*WHAT YOU NEED TO DO*: Emit only the lines from the line containing "tigers, elephants, bears" through the last line of the entries, unchanged.

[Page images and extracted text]
______

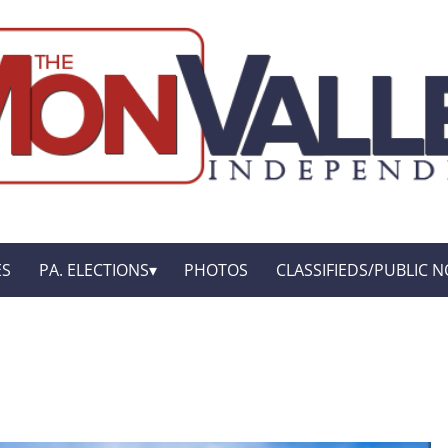
ES
PA. ELECTIONS
PHOTOS
CLASSIFIEDS/PUBLIC N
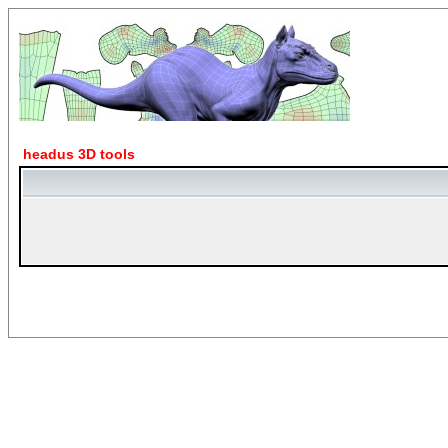
headus 3D tools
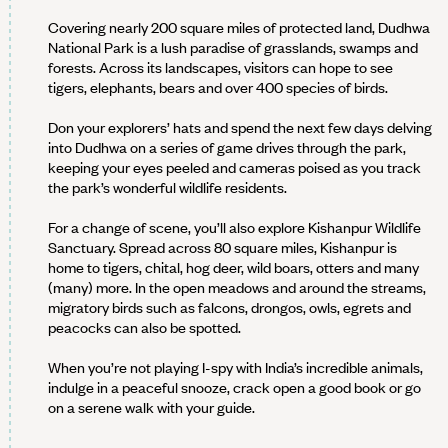
Covering nearly 200 square miles of protected land, Dudhwa
National Park is a lush paradise of grasslands, swamps and
forests. Across its landscapes, visitors can hope to see
tigers, elephants, bears and over 400 species of birds.
Don your explorers’ hats and spend the next few days delving
into Dudhwa on a series of game drives through the park,
keeping your eyes peeled and cameras poised as you track
the park’s wonderful wildlife residents.
For a change of scene, you’ll also explore Kishanpur Wildlife
Sanctuary. Spread across 80 square miles, Kishanpur is
home to tigers, chital, hog deer, wild boars, otters and many
(many) more. In the open meadows and around the streams,
migratory birds such as falcons, drongos, owls, egrets and
peacocks can also be spotted.
When you’re not playing I-spy with India’s incredible animals,
indulge in a peaceful snooze, crack open a good book or go
on a serene walk with your guide.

______

*EXERCISE RESULT*:
tigers, elephants, bears and over 400 species of birds.
Don your explorers’ hats and spend the next few days delving
into Dudhwa on a series of game drives through the park,
keeping your eyes peeled and cameras poised as you track
the park’s wonderful wildlife residents.
For a change of scene, you’ll also explore Kishanpur Wildlife
Sanctuary. Spread across 80 square miles, Kishanpur is
home to tigers, chital, hog deer, wild boars, otters and many
(many) more. In the open meadows and around the streams,
migratory birds such as falcons, drongos, owls, egrets and
peacocks can also be spotted.
When you’re not playing I-spy with India’s incredible animals,
indulge in a peaceful snooze, crack open a good book or go
on a serene walk with your guide.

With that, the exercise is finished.